性染色体においては全体の母数がまだ少ないデータですが、XXYで100%、XOで63.6%、XYYで50%、XXXで100%の陽性的中率が得られています。

NIPTの結果と羊水検査の結果の相関④
(構造異常)

検査結果の相関表

構造異常に関してもデータの母数が少ないですが、いくつかの疾患で羊水検査における確定診断が得られています。

「有病率の低い、珍しい疾患を取りこぼさずに陽性結果を出している」これがスクリーニング検査において重要な性能となります。

一般的なスクリーニング検査で置き換えて考えてみましょう。

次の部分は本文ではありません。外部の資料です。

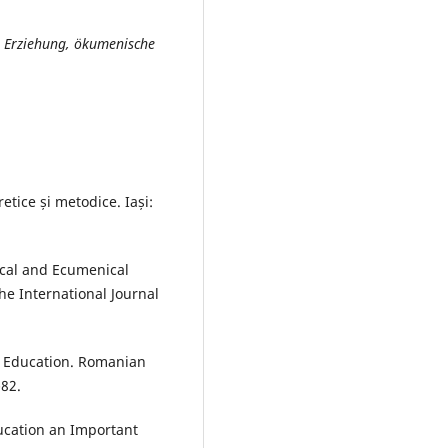
e Erziehung, ökumenische
etice și metodice. Iași:
ical and Ecumenical
he International Journal
on Education. Romanian
-82.
ducation an Important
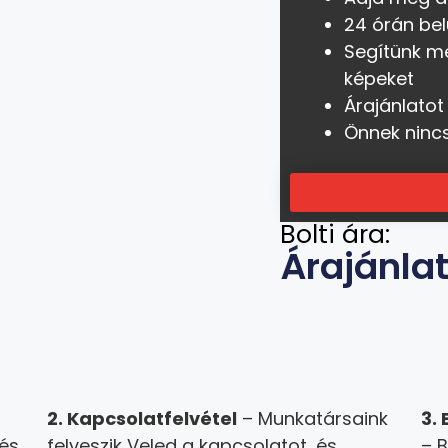
24 órán bel
Segítünk m
képeket
Árajánlatot
Önnek ninc
Bolti ára:
Árajánla
2. Kapcsolatfelvétel
– Munkatársaink
3.
 és
felveszik Veled a kapcsolatot, és
– B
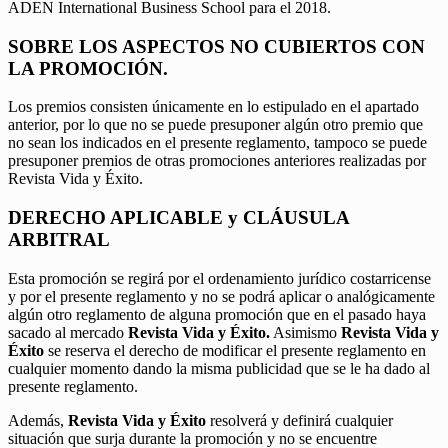
ADEN International Business School para el 2018.
SOBRE LOS ASPECTOS NO CUBIERTOS CON
LA PROMOCIÓN.
Los premios consisten únicamente en lo estipulado en el apartado
anterior, por lo que no se puede presuponer algún otro premio que
no sean los indicados en el presente reglamento, tampoco se puede
presuponer premios de otras promociones anteriores realizadas por
Revista Vida y Éxito.
DERECHO APLICABLE y CLÁUSULA
ARBITRAL
Esta promoción se regirá por el ordenamiento jurídico costarricense
y por el presente reglamento y no se podrá aplicar o analógicamente
algún otro reglamento de alguna promoción que en el pasado haya
sacado al mercado
Revista Vida y Éxito.
Asimismo
Revista Vida y
Éxito
se reserva el derecho de modificar el presente reglamento en
cualquier momento dando la misma publicidad que se le ha dado al
presente reglamento.
Además,
Revista Vida y Éxito
resolverá y definirá cualquier
situación que surja durante la promoción y no se encuentre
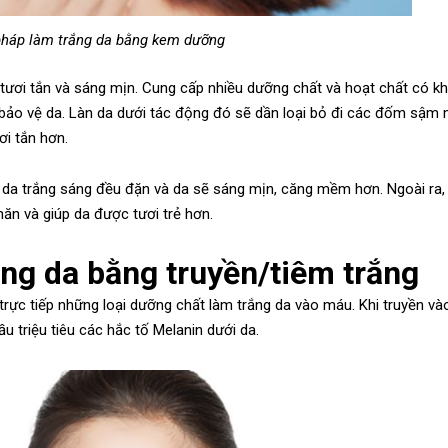
háp làm trắng da bằng kem dưỡng
tươi tắn và sáng mịn. Cung cấp nhiều dưỡng chất và hoạt chất có k
 bảo vệ da. Làn da dưới tác động đó sẽ dần loại bỏ đi các đốm sậm
ơi tắn hơn.
da trắng sáng đều đặn và da sẽ sáng mịn, căng mềm hơn. Ngoài ra, 
ăn và giúp da được tươi trẻ hơn.
ng da bằng truyền/tiêm trắng
trực tiếp những loại dưỡng chất làm trắng da vào máu. Khi truyền và
u triệu tiêu các hắc tố Melanin dưới da.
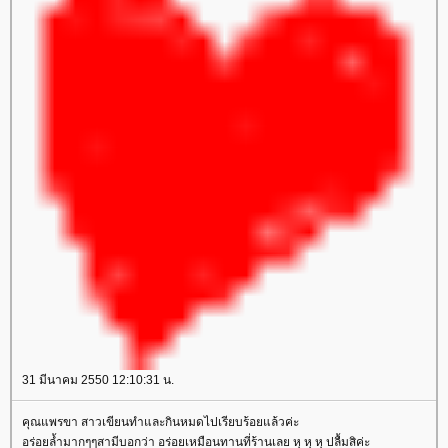
31 มีนาคม 2550 12:10:31 น.
คุณแพรขา สาวเขียนทำและกินหมดไปเรียบร้อยแล้วค่ะ
อร่อยล้ำมากๆๆสามีบอกว่า อร่อยเหมือนทานที่ร้านเลย หุ หุ หุ ปลื้มสิค่ะ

がん検診を想像してみてください。たくさんの方が検査を受けますが、実際にがんがある人はほんの一握りのため、陽性的中率はかなり低いです。

重要なことは陽性的中率が高いことよりも、精密検査に進むべき一握りの方を見逃さない事ではありませんか?このがん検診と精密検査の関係が、NIPTと確定検査(羊水検査等)の関係にあたります。

結果不一致とは

  • NIPTの結果と羊水検査(確定診断)の結果不一致については、すべてがNIPTの偽陽性(2023年2月10日現在)
  • NIPTの結果と出産転帰の結果不一致については、ほぼすべてがNIPTの結果との関連を証明することが厳密には困難
  • 出産後アンケートから得られる情報には、染色体異常以外に起因する疾患・異常が混在しており、染色体の異常を確かめる術がないため
  • 性別不一致に関しては有力な判断材料になり得る。現在までに、3件の性別不一致が報告されている。